Sequence-to-Sequence models have made abstract summarization viable but they still suffer from issues like out of vocabulary words and repetitive sentences.
The paper proposes to overcome these limitations by using a hybrid Pointer-Generator network (to copy words from the source text) and a coverage vector that keeps track of content that has already been summarized so as to discourage repetition.
Link to the paper
Code

It is a hybrid model between the Sequence-to-Sequence network and Pointer Network such that when generating a word, the model decides whether the word would be generated using the softmax vocabulary (Sequence-to-Sequence) or using the source vocabulary (Pointer Network).
Since the model can choose a word from the source vocabulary, the issue of out of vocabulary words is handled.

The model maintains a coverage vector which is the sum of attention distributions over all previous decoder timesteps.
This coverage vector is fed as an input to the attention mechanism.
A coverage loss is added to prevent the model from repeatedly attending to the same word.
The idea is to capture how much coverage different words have already received from the attention mechanism.

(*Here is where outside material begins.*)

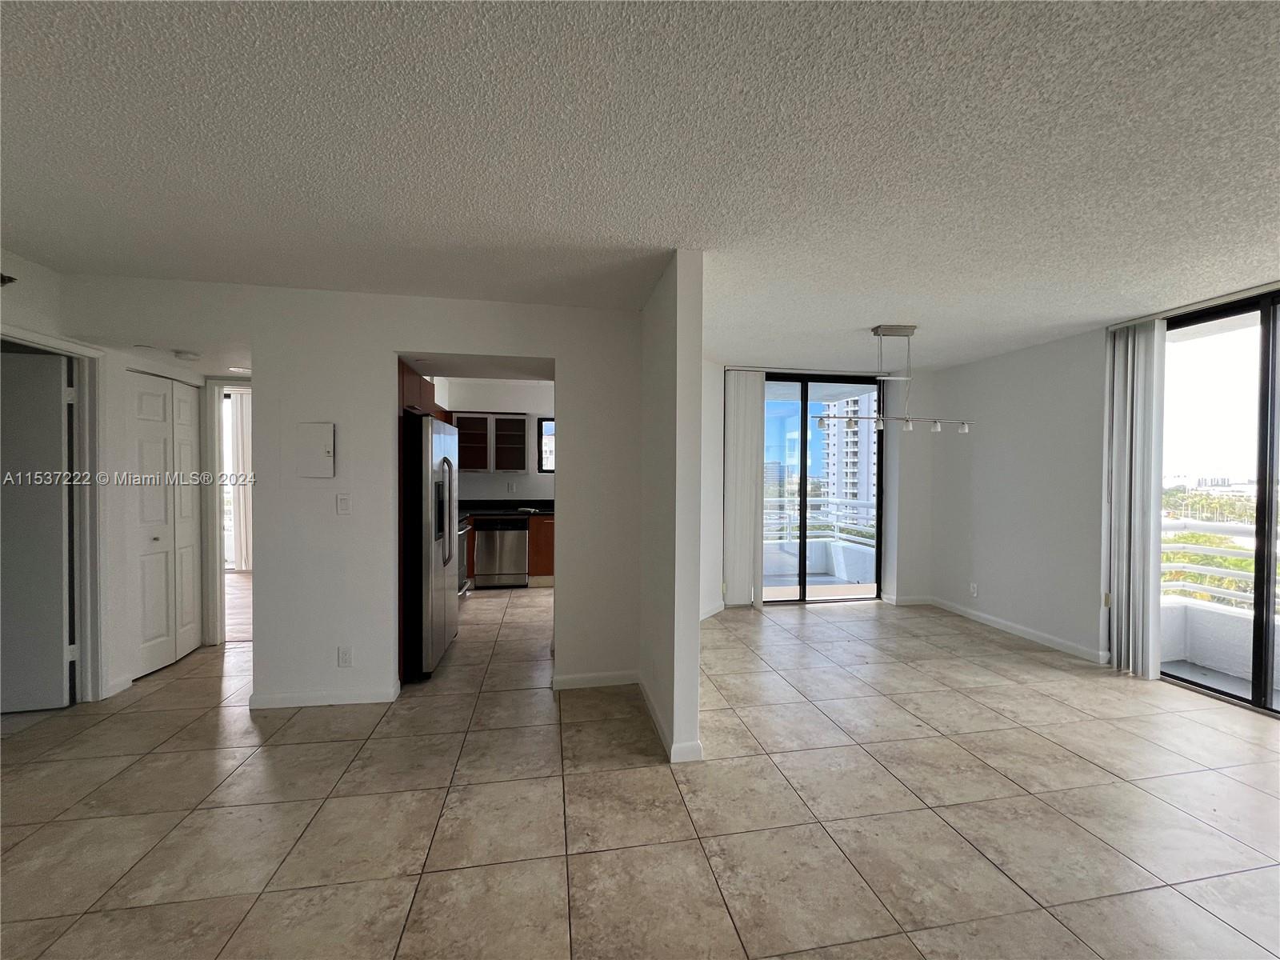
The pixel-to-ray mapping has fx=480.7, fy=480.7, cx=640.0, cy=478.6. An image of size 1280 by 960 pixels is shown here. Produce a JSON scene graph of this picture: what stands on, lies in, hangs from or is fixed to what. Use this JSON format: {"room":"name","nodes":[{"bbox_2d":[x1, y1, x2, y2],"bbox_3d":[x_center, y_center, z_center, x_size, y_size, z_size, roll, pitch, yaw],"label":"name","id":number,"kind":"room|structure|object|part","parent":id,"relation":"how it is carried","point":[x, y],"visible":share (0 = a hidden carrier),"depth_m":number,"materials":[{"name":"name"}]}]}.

Model when evaluated on CNN/Daily Mail summarization task, outperforms the state-of-the-art by at least 2 ROUGE points though it still does not outperform the lead-3 baseline.

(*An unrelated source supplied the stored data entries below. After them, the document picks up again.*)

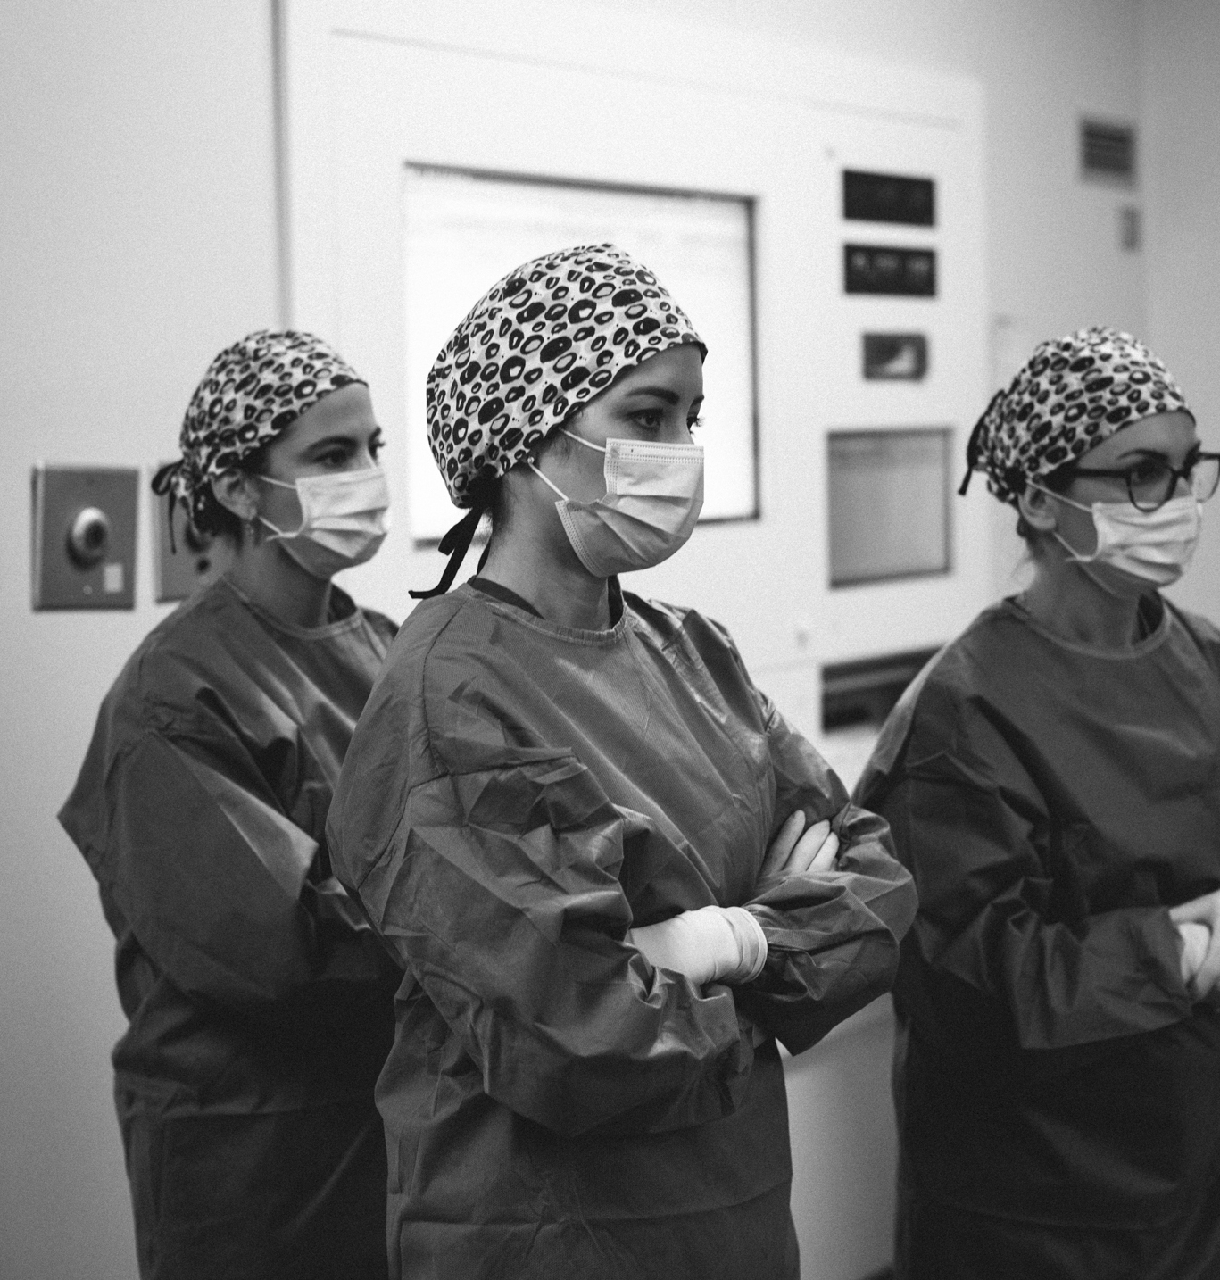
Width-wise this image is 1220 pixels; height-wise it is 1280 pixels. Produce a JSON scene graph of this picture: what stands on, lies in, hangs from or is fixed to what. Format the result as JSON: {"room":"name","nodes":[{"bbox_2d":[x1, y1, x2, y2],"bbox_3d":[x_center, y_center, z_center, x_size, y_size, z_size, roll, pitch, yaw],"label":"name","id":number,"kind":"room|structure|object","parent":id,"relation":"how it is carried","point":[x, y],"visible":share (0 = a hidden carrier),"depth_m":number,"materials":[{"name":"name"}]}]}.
{"room":"hospital room","nodes":[
{"label":"hospital room","id":0,"kind":"room"},
{"bbox_2d":[0,0,1197,1276],"bbox_3d":[-0.392,-0.186,3.492,0.186,2.991,5.744,2,6,40],"label":"wall","id":1,"kind":"structure","parent":0,"point":[52,448],"depth_m":3.15,"materials":[{"name":"white paint"}]},
{"bbox_2d":[31,461,141,610],"bbox_3d":[-0.655,-0.135,2.960,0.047,0.187,0.150,2,6,40],"label":"wall plate","id":2,"kind":"object","parent":1,"relation":"attached to","point":[118,555],"visible":0.96,"depth_m":2.95,"materials":[{"name":"metal"}]},
{"bbox_2d":[149,470,220,605],"bbox_3d":[-0.556,-0.148,3.215,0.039,0.180,0.141,2,6,40],"label":"wall plate","id":3,"kind":"object","parent":1,"relation":"attached to","point":[172,579],"visible":0.42,"depth_m":3.18,"materials":[{"name":"metal"}]},
{"bbox_2d":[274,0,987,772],"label":"wall panel","id":4,"kind":"object","parent":1,"relation":"attached to","point":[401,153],"visible":0.49,"depth_m":3.97,"materials":[{"name":"white"}]},
{"bbox_2d":[404,162,758,545],"bbox_3d":[-0.046,-0.453,3.690,0.065,0.514,0.787,2,6,40],"label":"display screen","id":5,"kind":"object","parent":4,"relation":"in","point":[422,499],"visible":0.42,"depth_m":3.71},
{"bbox_2d":[820,645,943,734],"bbox_3d":[0.483,0.082,4.304,0.146,0.115,0.406,2,6,40],"label":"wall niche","id":6,"kind":"object","parent":4,"relation":"in","point":[843,714],"visible":0.42,"depth_m":4.27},
{"bbox_2d":[839,166,935,228],"bbox_3d":[0.512,-0.822,4.341,0.064,0.096,0.259,2,6,40],"label":"display","id":7,"kind":"object","parent":4,"relation":"in","point":[900,208],"visible":0.98,"depth_m":4.34,"materials":[{"name":"black"}]},
{"bbox_2d":[823,426,953,588],"bbox_3d":[0.488,-0.247,4.216,0.065,0.251,0.382,2,6,40],"label":"screen","id":8,"kind":"object","parent":4,"relation":"in","point":[869,544],"visible":0.89,"depth_m":4.22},
{"bbox_2d":[842,242,937,298],"bbox_3d":[0.517,-0.685,4.321,0.041,0.088,0.237,2,6,40],"label":"control panel","id":9,"kind":"object","parent":4,"relation":"in","point":[902,261],"visible":0.98,"depth_m":4.32,"materials":[{"name":"black"}]},
{"bbox_2d":[860,331,929,381],"bbox_3d":[0.519,-0.523,4.276,0.036,0.088,0.168,2,6,40],"label":"display","id":10,"kind":"object","parent":4,"relation":"in","point":[893,354],"visible":0.97,"depth_m":4.28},
{"bbox_2d":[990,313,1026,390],"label":"switch","id":11,"kind":"object","parent":1,"relation":"attached to","point":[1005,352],"visible":0.68,"depth_m":4.74,"materials":[{"name":"white"}]},
{"bbox_2d":[1079,115,1137,185],"bbox_3d":[1.077,-1.074,5.105,0.021,0.132,0.208,2,6,40],"label":"air vent","id":12,"kind":"object","parent":1,"relation":"attached to","point":[1092,148],"visible":0.98,"depth_m":5.11,"materials":[{"name":"metal"}]},
{"bbox_2d":[1117,203,1141,250],"bbox_3d":[1.133,-0.908,5.116,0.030,0.097,0.054,2,6,40],"label":"wall switch","id":13,"kind":"object","parent":1,"relation":"attached to","point":[1131,223],"visible":0.97,"depth_m":5.11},
{"bbox_2d":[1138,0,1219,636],"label":"right wall","id":14,"kind":"structure","parent":0,"point":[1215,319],"depth_m":5.26,"materials":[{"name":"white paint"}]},
{"label":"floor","id":15,"kind":"structure","parent":0,"visible":0},
{"bbox_2d":[59,334,405,1279],"bbox_3d":[-0.379,0.485,2.861,0.537,1.577,0.550,2,6,40],"label":"woman","id":16,"kind":"object","parent":15,"relation":"on","point":[341,415],"visible":0.78,"depth_m":2.69},
{"bbox_2d":[317,242,923,1279],"bbox_3d":[0.016,0.466,2.338,0.573,1.592,0.635,2,6,40],"label":"woman","id":17,"kind":"object","parent":15,"relation":"on","point":[656,373],"visible":0.96,"depth_m":2.18},
{"bbox_2d":[856,331,1219,1279],"bbox_3d":[0.654,0.468,3.078,0.581,1.642,0.687,-3,5,-22],"label":"woman","id":18,"kind":"object","parent":15,"relation":"on","point":[1161,436],"visible":0.96,"depth_m":2.91}
]}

Lead-3 baseline uses first 3 sentences as the summary of the article which should be a strong baseline given that the dataset is actually about news articles.
The model is initially trained without coverage and then finetuned with the coverage loss.
During training, the model first learns how to copy words and then how to generate words (p^gen starts from 0.3 and converges to 0.53).
During testing, the model strongly prefers copying over generating (p^gen = 0.17).
Further, whenever the model is at beginning of sentences or at the join between switched-together fragments, it prefers to generate a word instead of copying one from the source language.
The overall model is very simple, neat and interpretable and also performs well in practice.